When neuroscientists gather in the Spanish city of Seville in May for the annual Dopamine Society meeting, one discussion could be unusually lively. Session 31 will feature a debate between researchers who fundamentally disagree about the role dopamine has in the brain.
Untangling the connection between dopamine and ADHD
Dopamine is one of the most extensively studied neurotransmitters, chemicals that convey signals from cell to cell. It’s the one with the highest profile outside neuroscience: often known as the ‘pleasure chemical’, it’s depicted as the hit of reward that people get from recreational drugs or scrolling through social media.
That’s a gross simplification of what dopamine does; on that, researchers agree. But beyond that, where once there was a simple model that explained how dopamine works in the brain, now there are challenges that seek to amend the theory — or even to overturn it.
This could have implications not only for basic neuroscience, but also for clinicians trying to explain and treat conditions such as attention deficit hyperactivity disorder (ADHD) and addiction. If the model is wrong or needs modification, then so might some of the assumptions about what drives these disorders and the best way to treat them.
The classic idea, known as the reward prediction error (RPE) hypothesis, is that bursts of dopamine in the brain link stimuli to rewards, helping to reinforce associations that fulfil a need for an animal or a person. The model has dominated and guided research in the field for decades, offering a mathematical framework to interpret data from animal experiments, and it does a good job of explaining behaviour.
This was a valuable rarity for researchers struggling to overlay simple theories onto the intense complexity of the brain. “Dopamine was the one field of neuroscience where we had a computational model that explained what the signal was and what it was computing,” says Mark Humphries, a neuroscientist at the University of Nottingham, UK. People in the field knew that some of the assumptions involved in the RPE model were simplistic. But as a working understanding of part of the brain, it was seen as a major step forwards.

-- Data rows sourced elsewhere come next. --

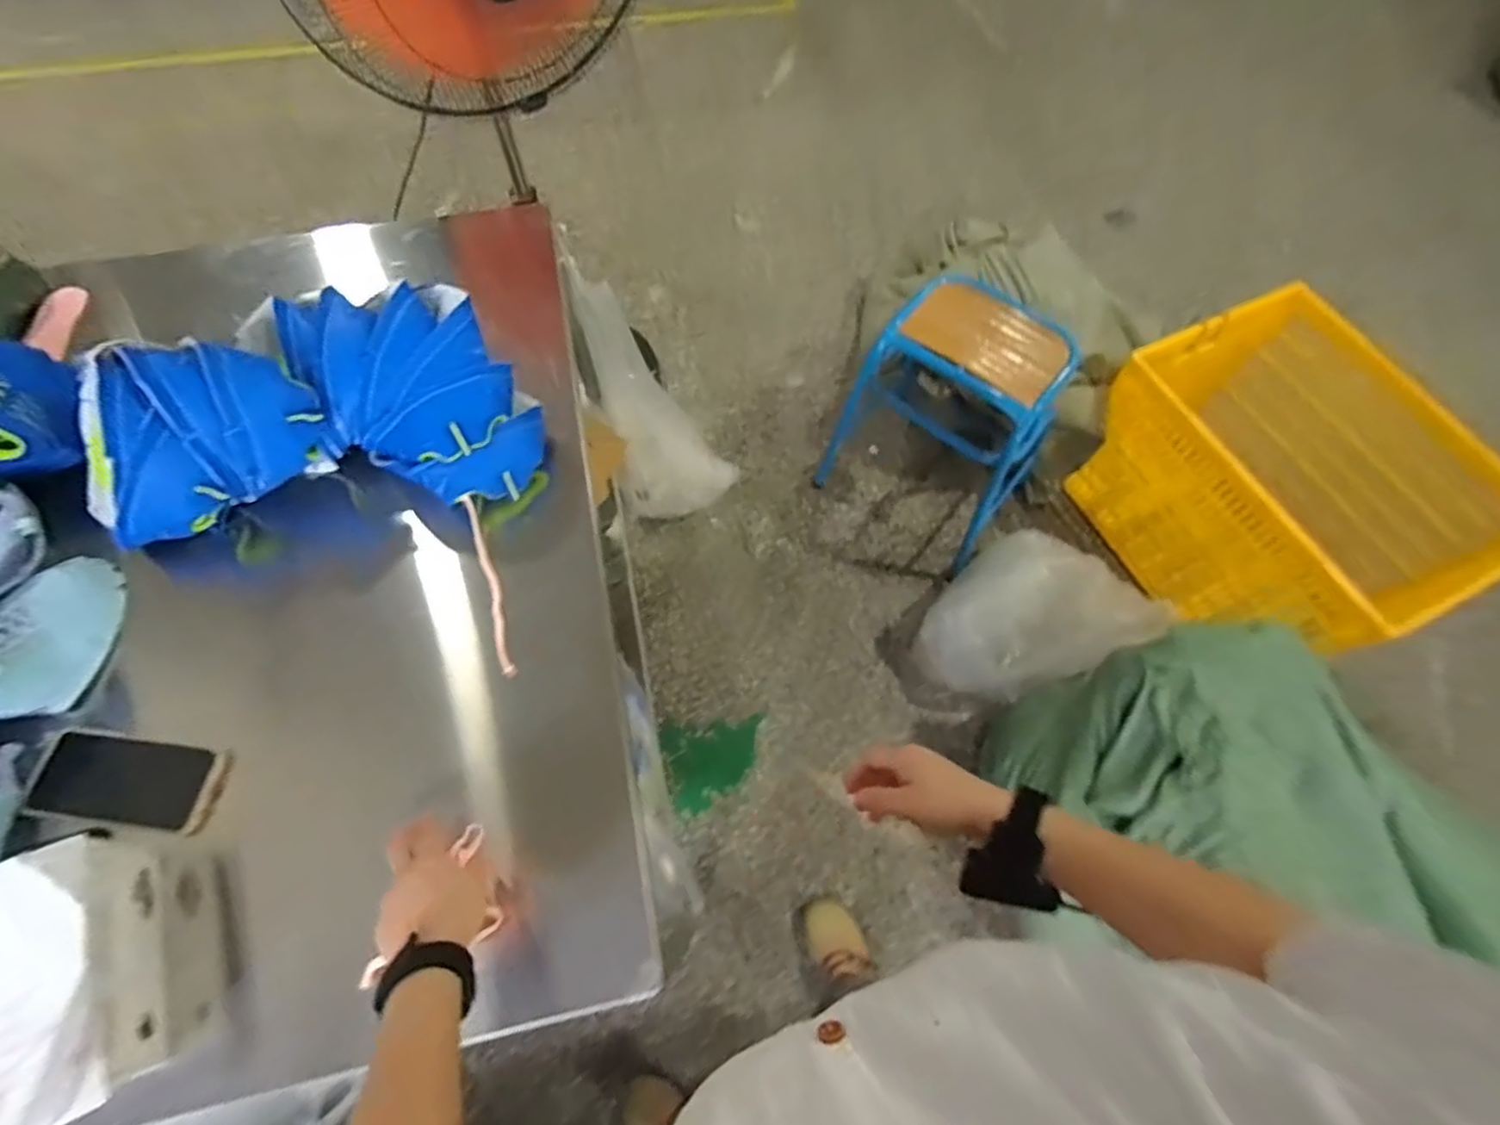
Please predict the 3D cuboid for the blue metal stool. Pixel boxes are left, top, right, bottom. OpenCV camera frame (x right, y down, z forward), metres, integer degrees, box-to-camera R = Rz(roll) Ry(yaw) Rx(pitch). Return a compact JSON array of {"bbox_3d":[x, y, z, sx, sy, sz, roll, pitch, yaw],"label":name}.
[{"bbox_3d":[0.409,-0.303,1.393,0.389,0.487,0.276,37,70,14],"label":"blue metal stool"}]

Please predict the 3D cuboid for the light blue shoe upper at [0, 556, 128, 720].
[{"bbox_3d":[-0.697,0.069,0.650,0.101,0.059,0.180,1,65,-1],"label":"light blue shoe upper"}]

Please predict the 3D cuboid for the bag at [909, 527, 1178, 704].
[{"bbox_3d":[0.541,0.104,1.350,0.378,0.211,0.326,-26,69,-12],"label":"bag"}]

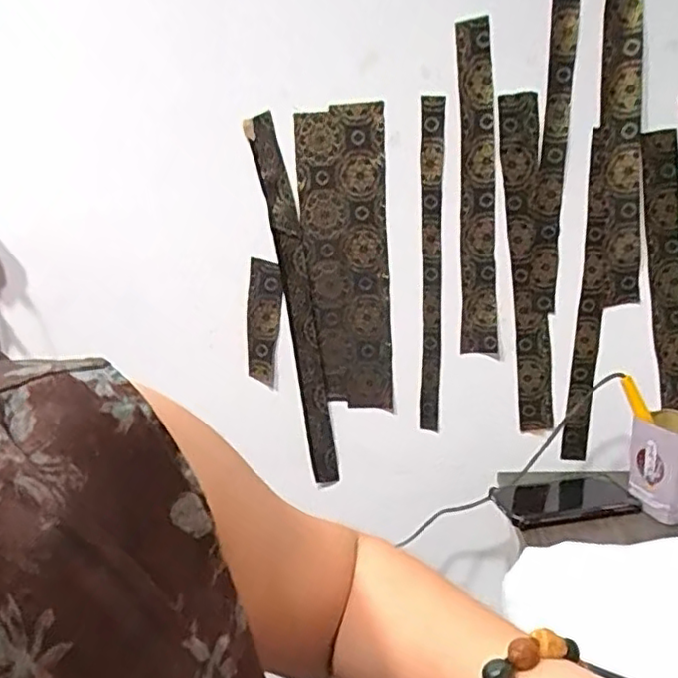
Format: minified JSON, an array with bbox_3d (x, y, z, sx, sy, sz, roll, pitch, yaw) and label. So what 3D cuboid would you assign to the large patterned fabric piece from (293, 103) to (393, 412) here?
[{"bbox_3d":[0.007,-0.101,0.875,0.115,0.403,0.008,-2,13,4],"label":"large patterned fabric piece"}]

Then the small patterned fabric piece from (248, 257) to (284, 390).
[{"bbox_3d":[-0.107,-0.021,0.902,0.050,0.176,0.007,9,15,14],"label":"small patterned fabric piece"}]

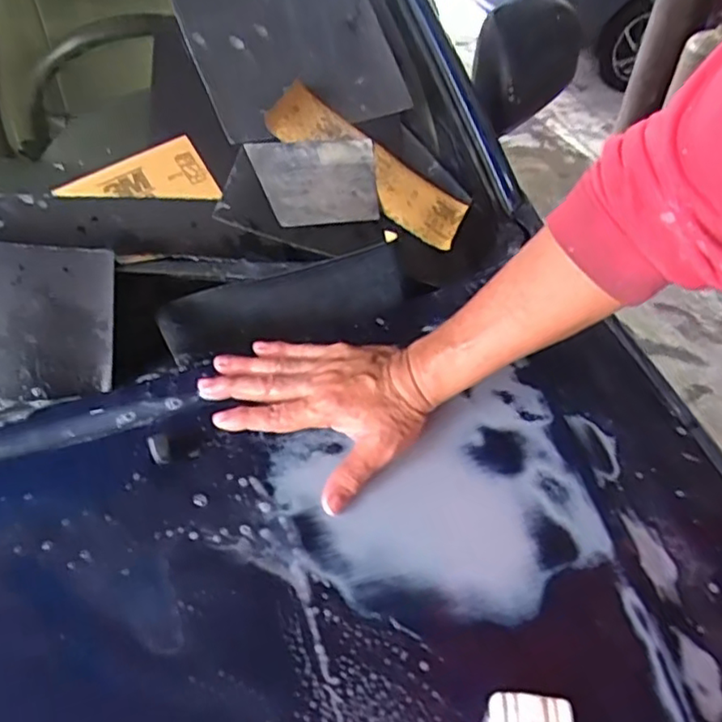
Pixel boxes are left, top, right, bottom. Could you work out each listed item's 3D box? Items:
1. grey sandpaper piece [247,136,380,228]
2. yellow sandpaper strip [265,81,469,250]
[{"bbox_3d":[-0.042,-0.196,0.696,0.137,0.010,0.103,-11,73,-23],"label":"grey sandpaper piece"},{"bbox_3d":[0.011,-0.218,0.727,0.241,0.020,0.081,35,61,-10],"label":"yellow sandpaper strip"}]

In the past few years, that primacy has begun to slip. About a decade ago, experimental techniques emerged that made it easier to monitor the release of dopamine from neurons in animal experiments. This threw the field wide open, with more laboratories able to gather and analyse data. And many of the data from these studies suggested that dopamine has functions in the brain that go way beyond reward, suggesting roles in cognitive functions such as attention, working memory and even social behaviours. Other studies showed that dopamine neurons can respond to new stimuli, threats and movement. The original model is no longer sufficient to explain all of this, Humphries says.

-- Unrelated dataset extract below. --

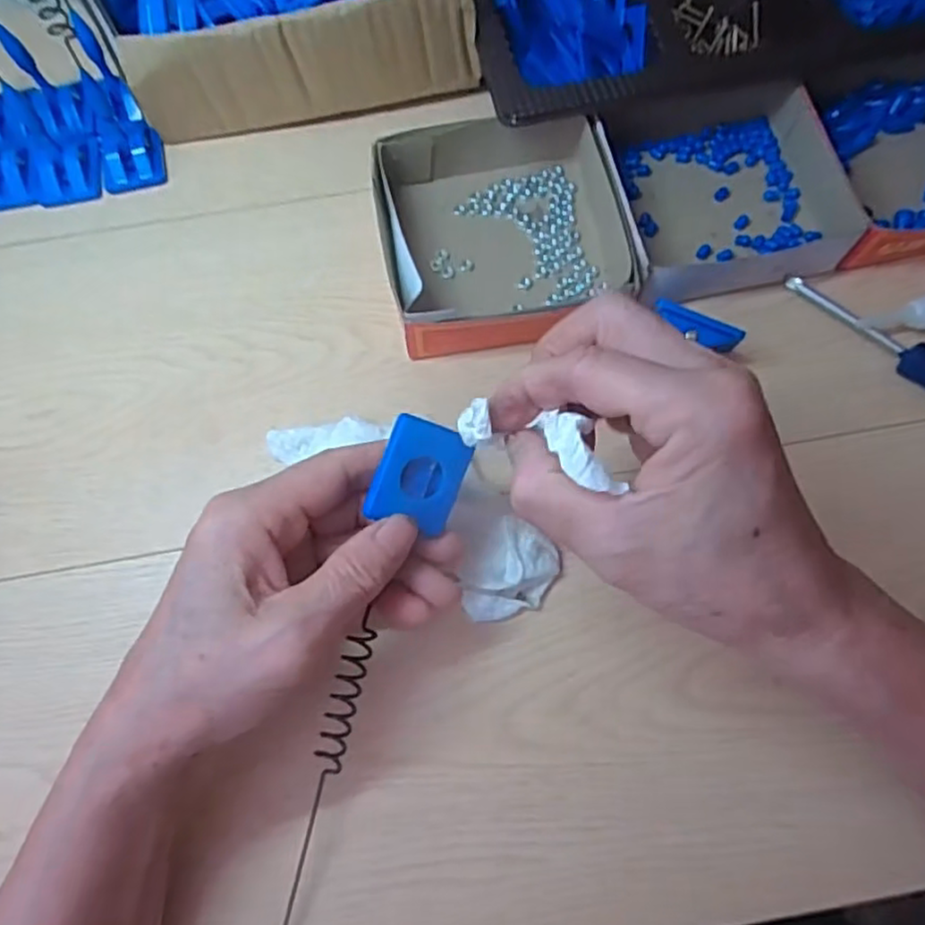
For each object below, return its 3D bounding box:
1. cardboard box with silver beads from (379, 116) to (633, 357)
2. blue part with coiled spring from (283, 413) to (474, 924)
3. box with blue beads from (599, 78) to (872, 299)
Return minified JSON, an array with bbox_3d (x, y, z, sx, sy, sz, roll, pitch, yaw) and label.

That leaves the field wrestling with a question, one that those who attend Session 31 in Seville will address: is this the end of the road for neuroscience’s most cherished model? Or is the idea, and the way it has been adapted by clinicians trying to understand ADHD, schizophrenia and addiction, now too big to fail? “I do think that the framework is insufficient,” says Kauê Costa, a neuroscientist at the University of Alabama at Birmingham. “But you know, if you aim at the king, you better not miss.”